Michael Rusconi Dishes On Dairy Queen and Fresh White Truffles
Nikki Buchanan Rusconi in his brand new restaurant
Rusconi's American Kitchen
10637 N. Tatum Boulevard, #101 B, Phoenix
Michael Rusconi describes himself as a latch-key kid, watching The Galloping Gourmet on TV at four- and five-years-old, making scrambled eggs and pancakes at five and six. He was also artistically inclined, taking four years of art and four years of photography at his Chicago-area high school, while also working at Bob Chinn's Crab House -- one of the country's highest grossing restaurants then and now.
During his two-year stint there, Rusconi moved from busboy to dishwasher to prep cook to fry-boy to guy on the griddle. Chinn also sent him off to the airport to pick up fresh seafood -- 1,000 pounds at a time, bought directly from fishermen -- which, Rusconi says, spoiled him for top-notch ingredients forevermore.
He left Chinn's to attend the New England Culinary Institute in Vermont, taking an externship at Vincent on Camelback after graduation (1987). He stayed two years, graduating from pantry to lunch lead cook. "He was particularly hard on me because he liked me," Rusconi says of Vincent Guerithault with some pride.
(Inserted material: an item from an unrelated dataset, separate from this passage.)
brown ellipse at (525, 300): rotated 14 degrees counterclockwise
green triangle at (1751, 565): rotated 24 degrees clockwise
When The Phoenician opened in 1988, Rusconi picked up part-time work there, starting at The Terrace but moving to full-time work at Mary Elaine's within 2 months. He stayed on eight years, at one point working with Brad Thompson (who was on the line), Jimmy Boyce (who was sous chef) and Alex Stratta (who was chef de cuisine). Not bad company to keep!
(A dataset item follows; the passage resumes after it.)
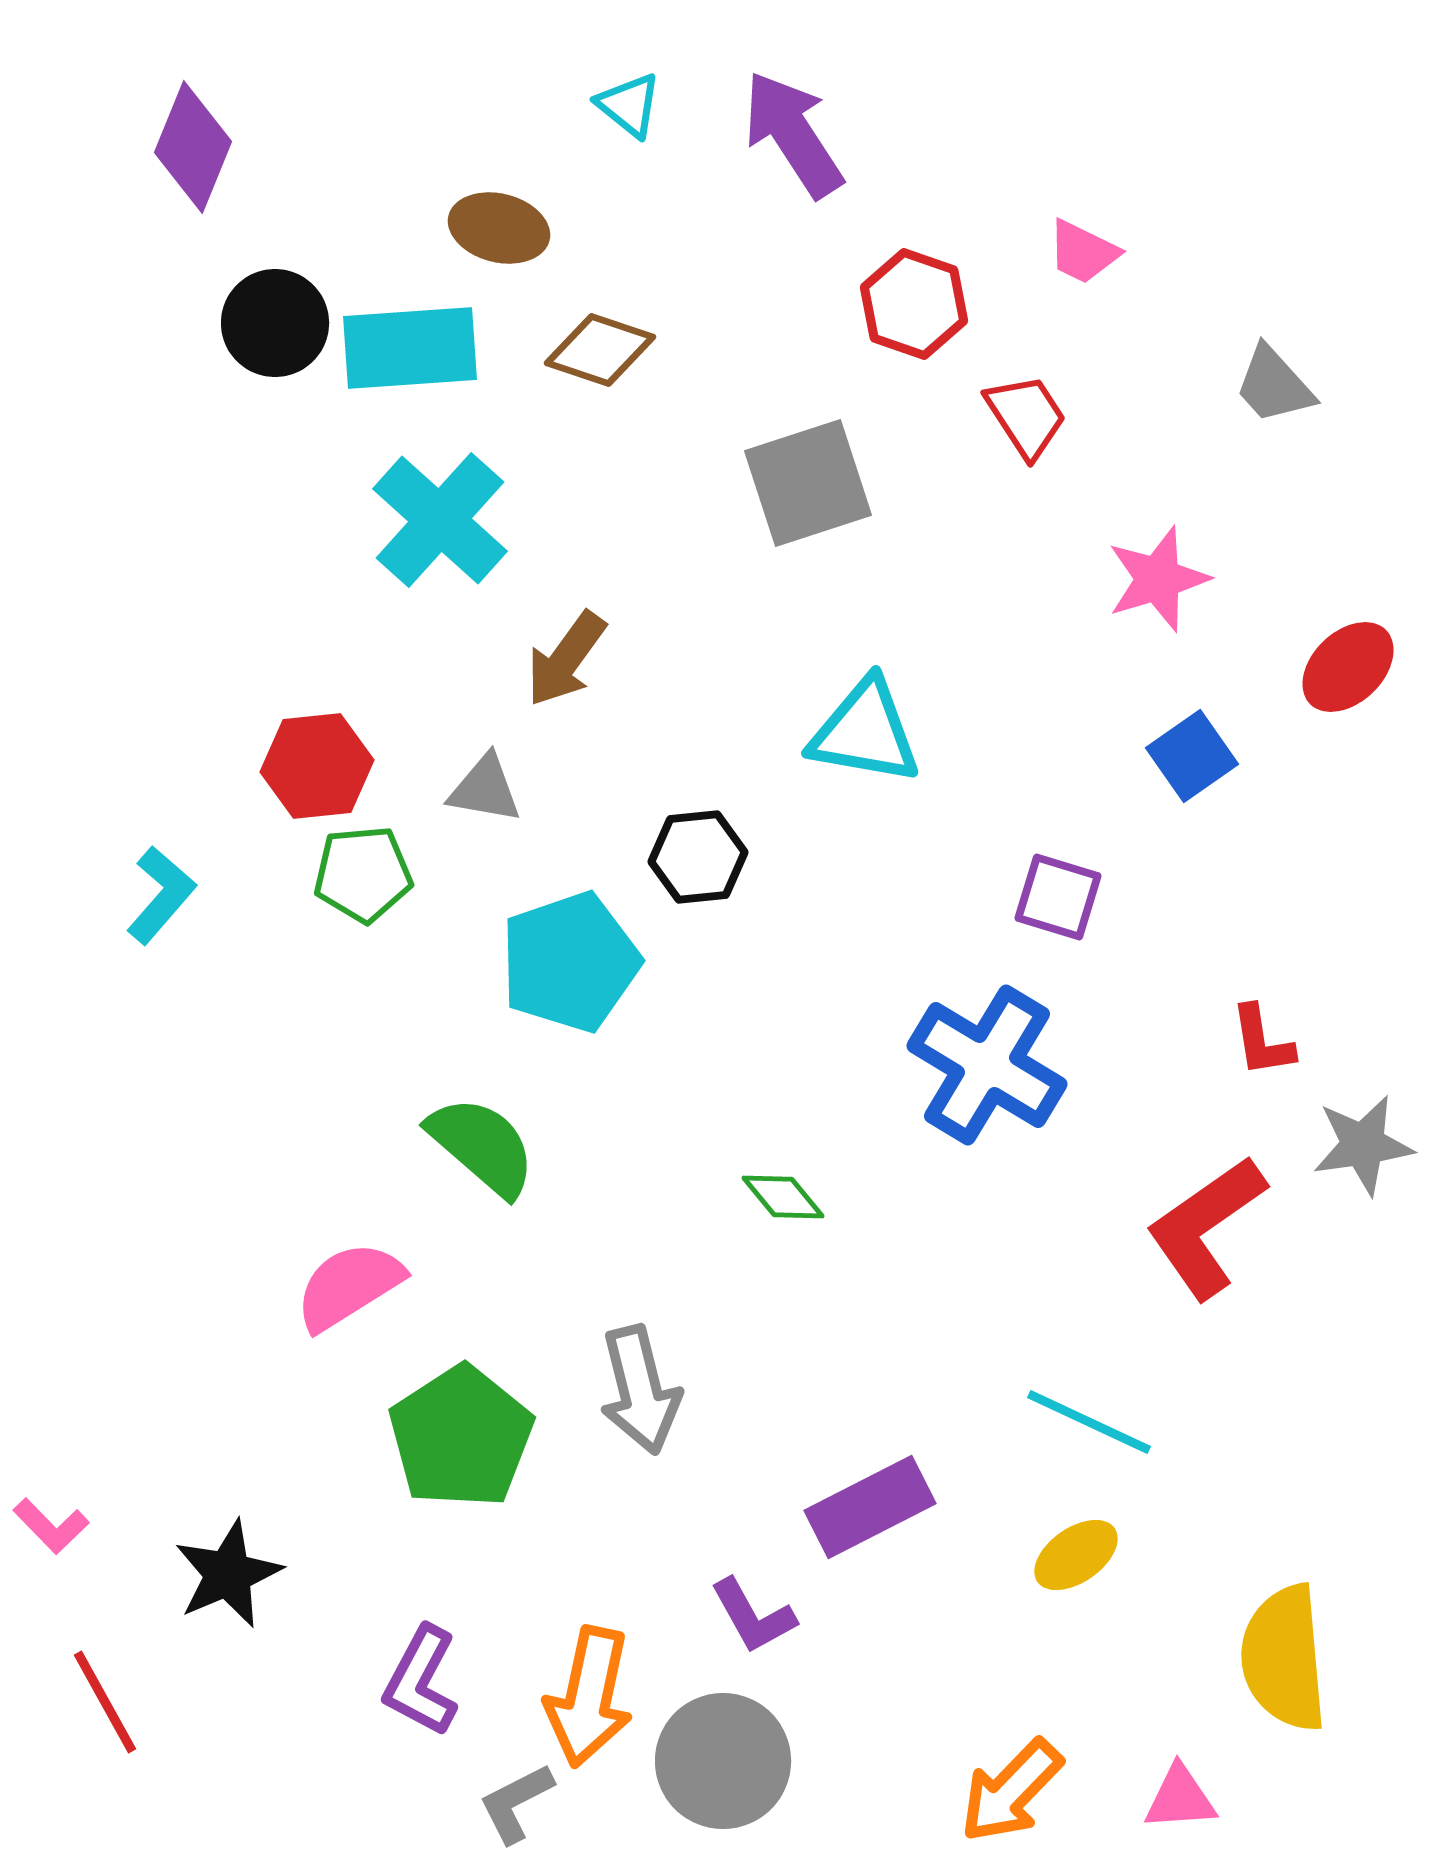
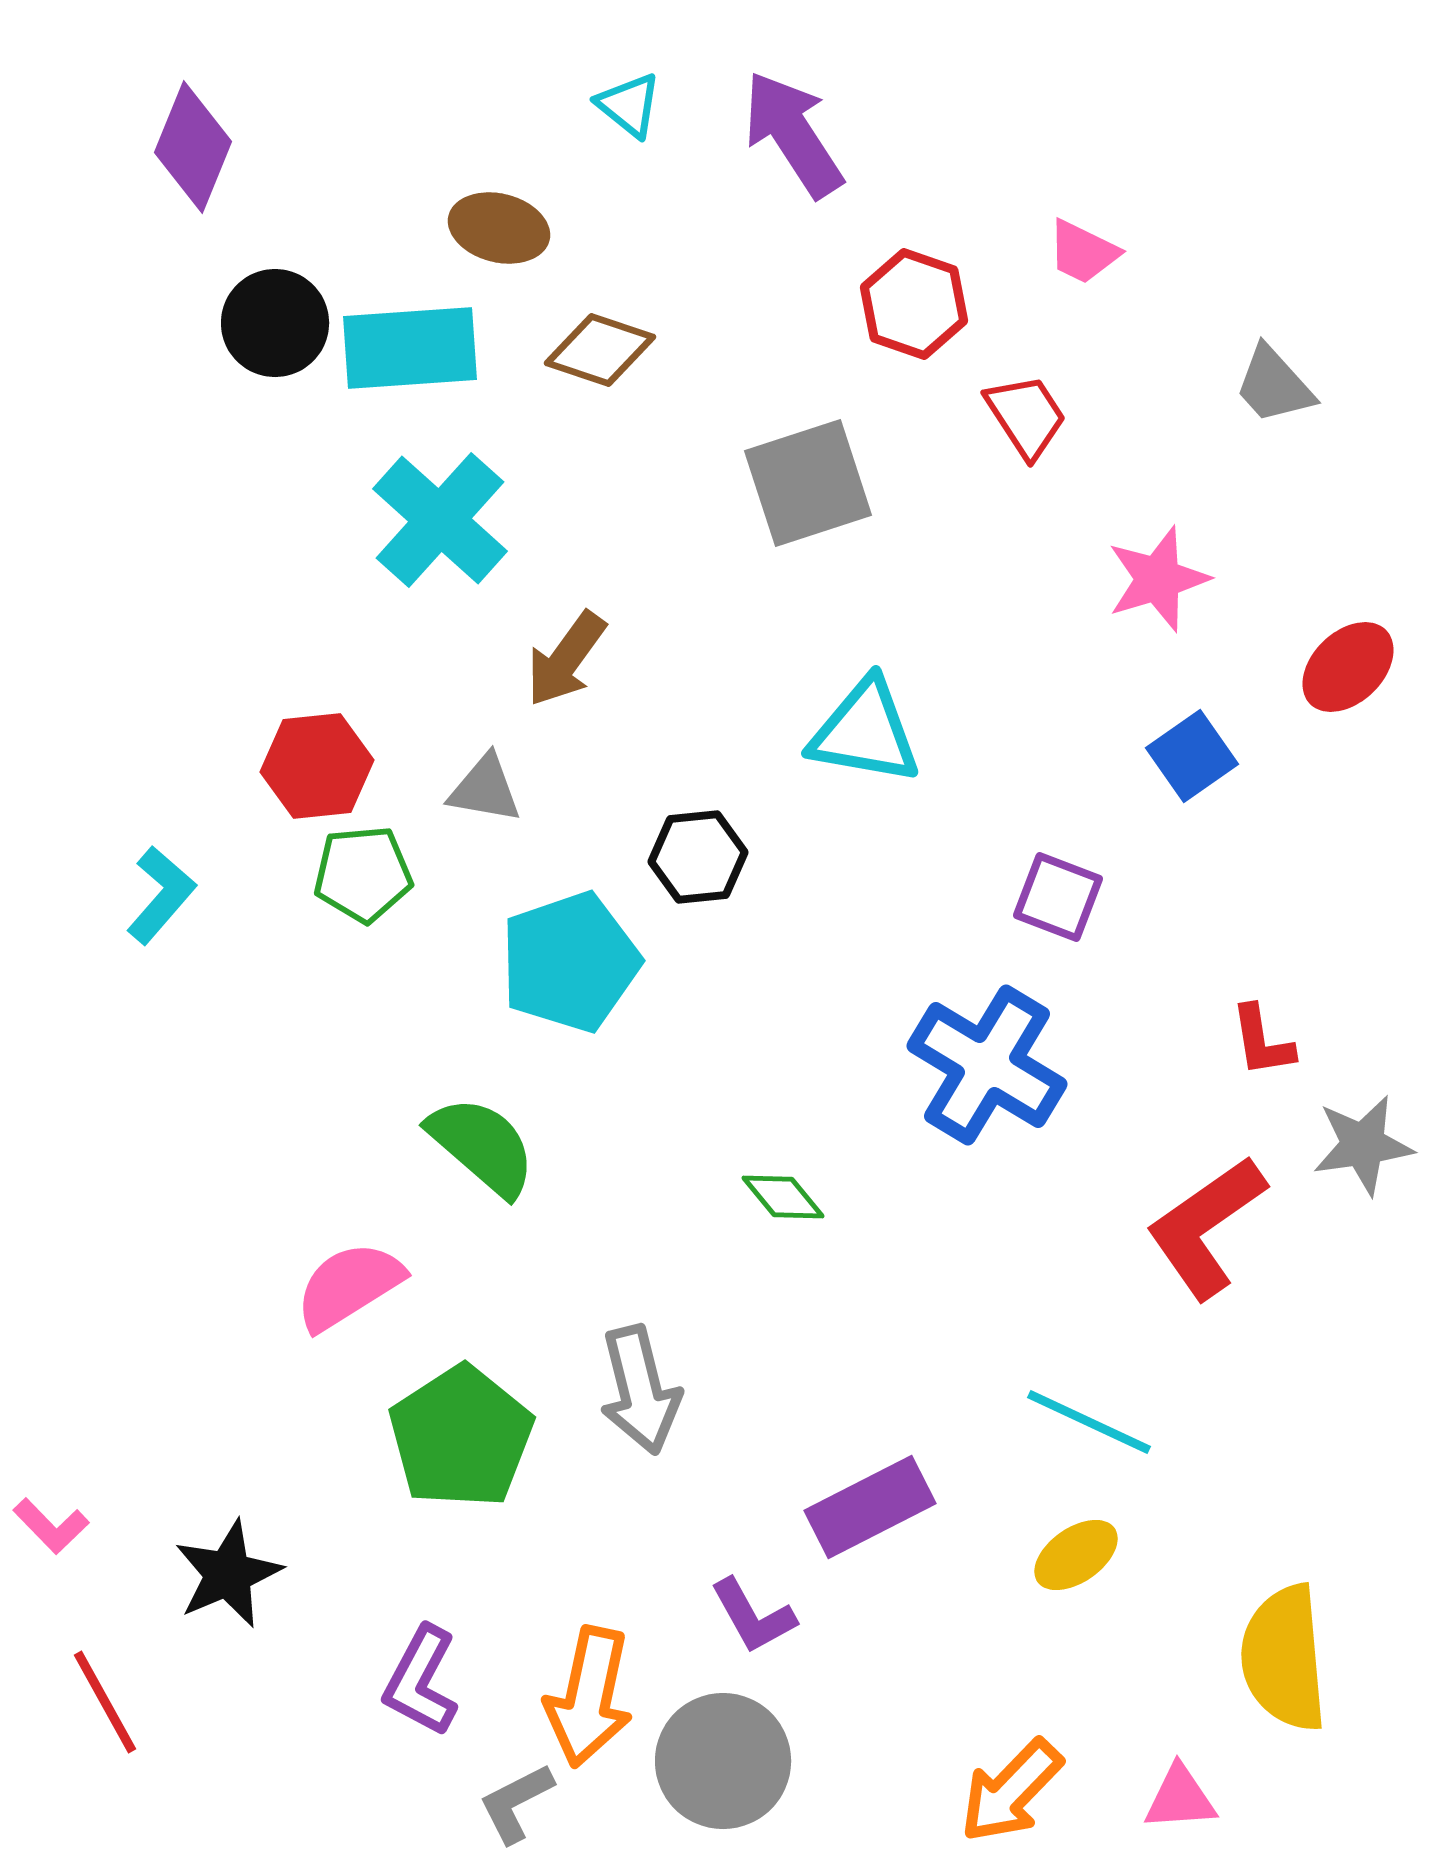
purple square at (1058, 897): rotated 4 degrees clockwise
After that, Rusconi jumped around a bit, working as executive chef at short-lived Brio before trying his hand at catering (he cooked for Rush, Metallica and Ringo) and overseeing the kitchen at a country club. When he got "sick of cooking chicken," he made his way back to fine dining, spending five years at the Royal Palms, first under Derek Morgan, later taking Morgan's place as executive chef.